Seguía abrazándolas fuerte y notó que sus músculos se tensaban y su atención se dirigía hacia su padre.
– No sé ni por dónde empezar -dijo-, pero antes contestaré algunas de sus preguntas. La razón por la que no hemos llamado a la policía es que… su madre y yo sabemos quiénes son los secuestradores.
– ¿Saben quiénes son?
– Es una mujer a la que conocimos hace dieciocho años, antes de que ustedes nacieran.
– ¿Cómo la conocieron?
– Estábamos en un grupo radical con ella.
– ¿Qué?
– Radical. Nos creíamos revolucionarios que íbamos a cambiar el mundo.
– ¿Ustedes, cambiar el mundo?
Duncan se levantó y echó a andar por la habitación.
– No saben cómo eran las cosas entonces -dijo-. Fue por la guerra. Fue algo tan injusto y horrible que el país entero se volvió loco. Era 1968. Veíamos fotos de la ofensiva del Tet y de los marines montados en camiones y el asalto a la Embajada por un comando vietcong que después fue fusilado. Y luego el asesinato de Martin Luther King, al que le dispararon cuando saludaba desde un balcón en Memphis, y hubo revueltas en Newark y en Washington y en todas partes. Tuvieron que defender las escaleras del Capitolio con ametralladoras. Era como si todo el país pendiera de un hilo. Entonces mataron a Bobby Kennedy, pudimos ver su asesinato en directo, por la televisión, y parecía que nada era posible sin recurrir a la violencia. Después la convención de Chicago; no pueden imaginarse lo que fue aquello, policías por todas partes y niños heridos. Era como si el mundo se hubiera vuelto loco de repente. Cada noche las noticias de la televisión eran las mismas: bombas, revueltas, manifestaciones… y la guerra. Siempre lo mismo, la guerra estaba por todas partes. Eso es lo que la gente no entendía, que la guerra se luchaba aquí tanto como en Vietnam.

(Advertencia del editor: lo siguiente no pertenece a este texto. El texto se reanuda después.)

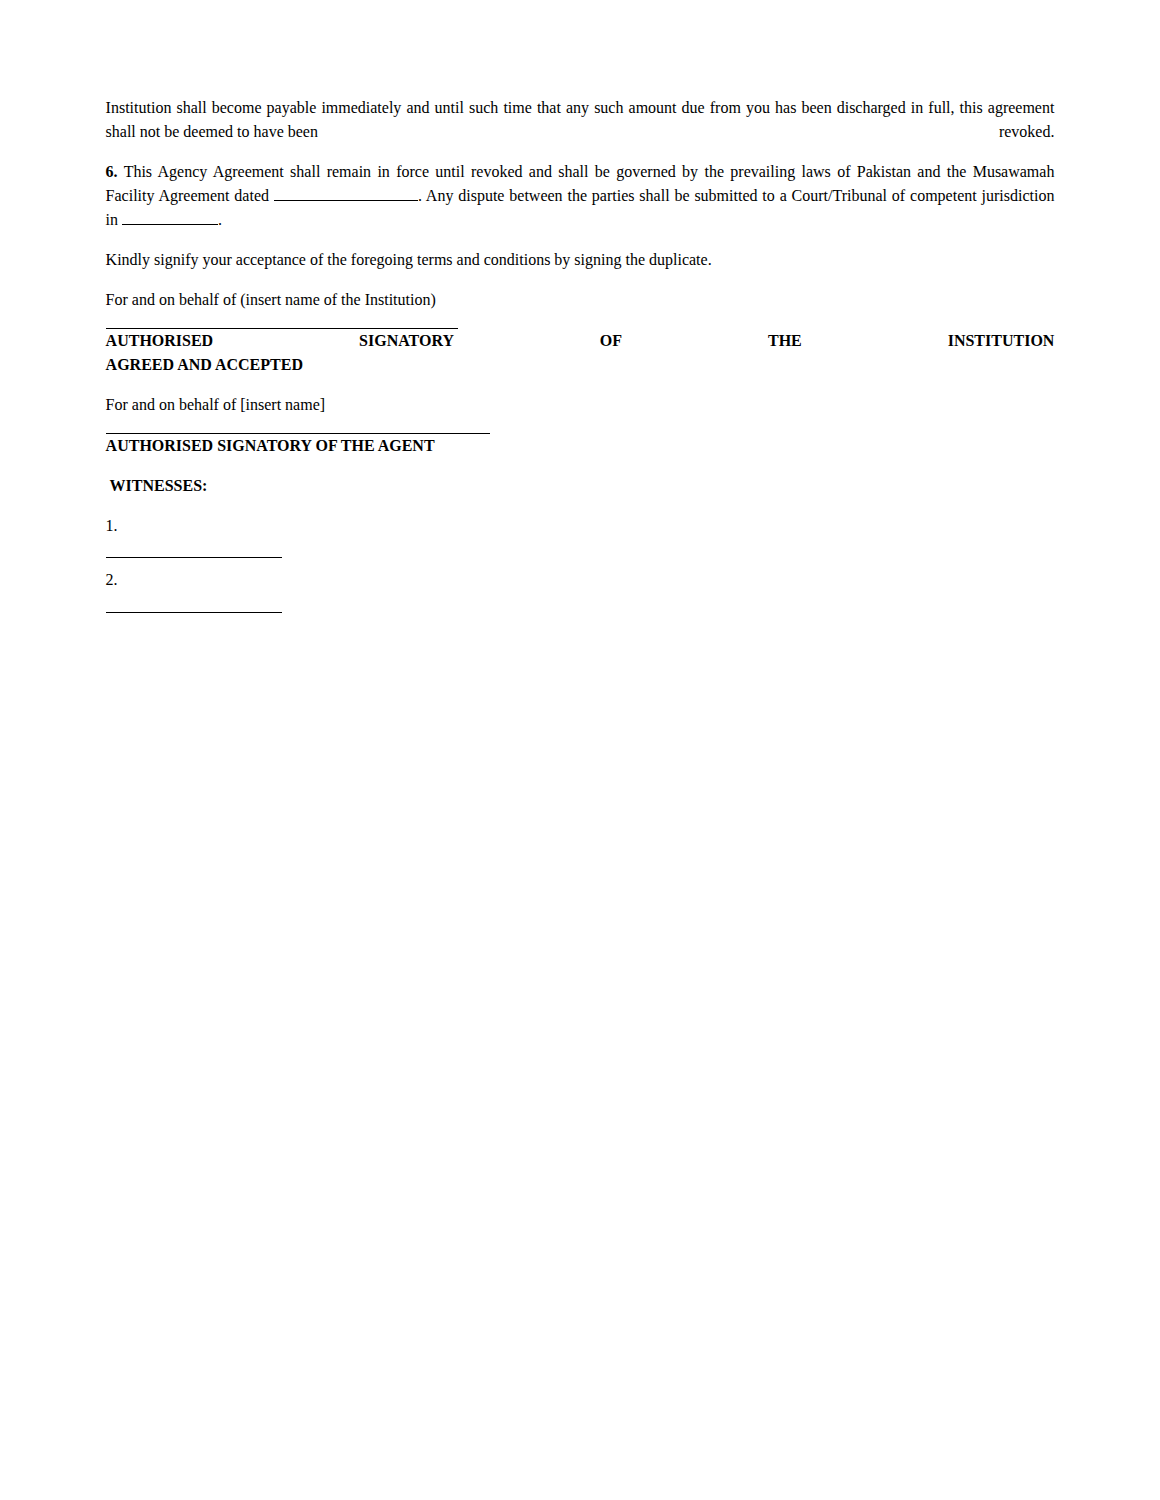Institution shall become payable immediately and until such time that any such amount due from you has been discharged in full, this agreement shall not be deemed to have been revoked.
6. This Agency Agreement shall remain in force until revoked and shall be governed by the prevailing laws of Pakistan and the Musawamah Facility Agreement dated . Any dispute between the parties shall be submitted to a Court/Tribunal of competent jurisdiction in .
Kindly signify your acceptance of the foregoing terms and conditions by signing the duplicate.
For and on behalf of (insert name of the Institution)
AUTHORISED SIGNATORY OF THE INSTITUTION
AGREED AND ACCEPTED
For and on behalf of [insert name]
AUTHORISED SIGNATORY OF THE AGENT
WITNESSES:
1.
2.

Hizo una pausa y después repitió en voz baja:
– Mil novecientos sesenta y ocho.
Hizo una nueva pausa para ordenar sus pensamientos y continuó:
– Y la odiábamos. Pensábamos que había que pararla como fuera. Lo intentamos saliendo a la calle, manifestándonos, pero la guerra continuaba y nadie nos escuchaba. ¡Nadie! No pueden imaginar lo que fue. A nadie le importaba. Era como si la guerra simbolizara una sociedad que se desmoronaba, en la que nada era como debería ser y no había justicia. Así que decidimos que había que cambiar la sociedad y, para ello, había que destruirla y crear una nueva. Estábamos convencidos de lo que hacíamos, de verdad. Ahora suena estúpido y pueril y trasnochado, pero entonces era algo real y estábamos dispuestos a morir por la causa. Éramos prácticamente unos niños, pero creíamos en otro mundo. Vaya si lo hacíamos. Y fue entonces cuando conocimos a Olivia.